Improve my design representation. My review yields are low. To improve them, I must improve my ability to review designs; one way to do this is to improve my design representation. I can do this partially by adopting some of the processes and representations described by Humphrey, such as logic and state specification templates, but I still dislike those; they are excellent for formally describing behaviour, but poor for understanding the described behaviour. Graphical notations such as UML and BON may help (and a tool which could convert from a design notation into code, and back, would be worthwhile). I can see a way to implement such generation in Dia using BON and Eiffel, and may do so in the future. I do think that the use of contracts (require/ensure assertions) has helped considerably, and will continue to do so.
Increase time spent in reviews. The comparison of my A/FR ratio shows that I am spending too much time in the compile and test phase; I can improve this by either decreasing the time spent in compile/test (either by shortchanging quality-- not acceptable-- or by improving yield so that compile/test takes less time) or by increasing the time spent in reviews (which should increase yield, improving A/FR even further!). I will choose to inspect more, hopefully improving yield in the process.

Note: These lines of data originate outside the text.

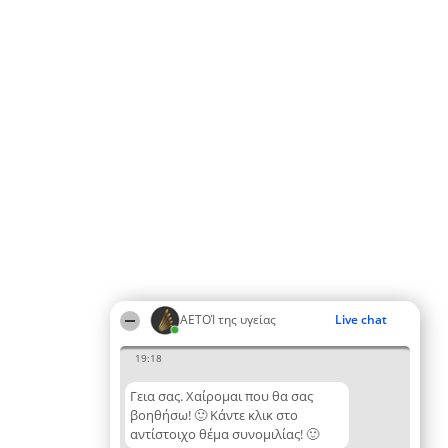
ΑΕΤΟΊ της υγείας
Live chat
19:18
Γεια σας. Χαίρομαι που θα σας
βοηθήσω! 🙂 Κάντε κλικ στο
αντίστοιχο θέμα συνομιλίας! 🙂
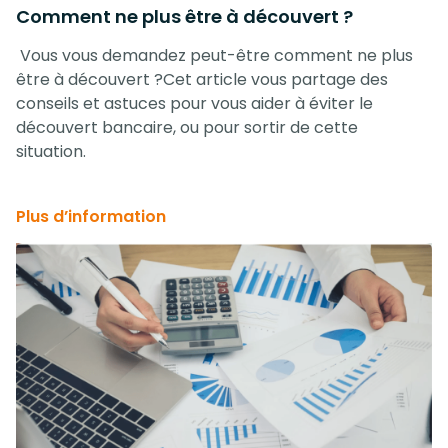
Comment ne plus être à découvert ?
Vous vous demandez peut-être comment ne plus
être à découvert ?Cet article vous partage des
conseils et astuces pour vous aider à éviter le
découvert bancaire, ou pour sortir de cette
situation.
Plus d’information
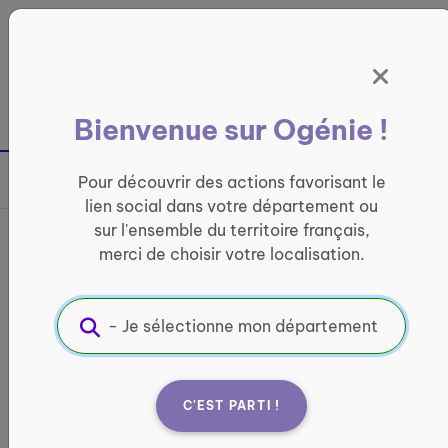
Panneau de gestion des cookies
France entière
Bienvenue sur Ogénie !
Retour à la page précédente
Pour découvrir des actions favorisant le
Partager sur
lien social dans votre département ou
sur l'ensemble du territoire français,
Activités organisées par
merci de choisir votre localisation.
des jeunes en service
civique
CONVIVIALITÉ
C'EST PARTI !
Informations pratiques :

Increase review yield. This is really the goal. I'm setting an initial target of design/code review yield at 50%, but I'd like to see this increase considerably over time, up to the 75-80 percent range. I can do this by increasing the time spent on review, adding more formal review processes (now that I better understand the processes described in the text, I can use them more effectively) and by doing more effective reviews in general, by increasing my knowledge of inspections and their execution (I have started this process by identifying relevant articles and books on the subject, which will hopefully increase my inspections' effectiveness).

These three items, all of which contribute toward the effectiveness of reviews, represent my initial focus after this study. It's interesting to note that none of the above items focus on estimation, and that's worth an explanation. I'm not focusing on estimation for two reasons. First, in my current development environment, estimation is not as high a priority as quality-- my schedule is extremely flexible. Second, I can't think of anything I can do to increase my estimation accuracy except practice, which will come by the execution of the PSP as time goes on. Therefore, my focus will remain on design, design representation, and design/code inspection.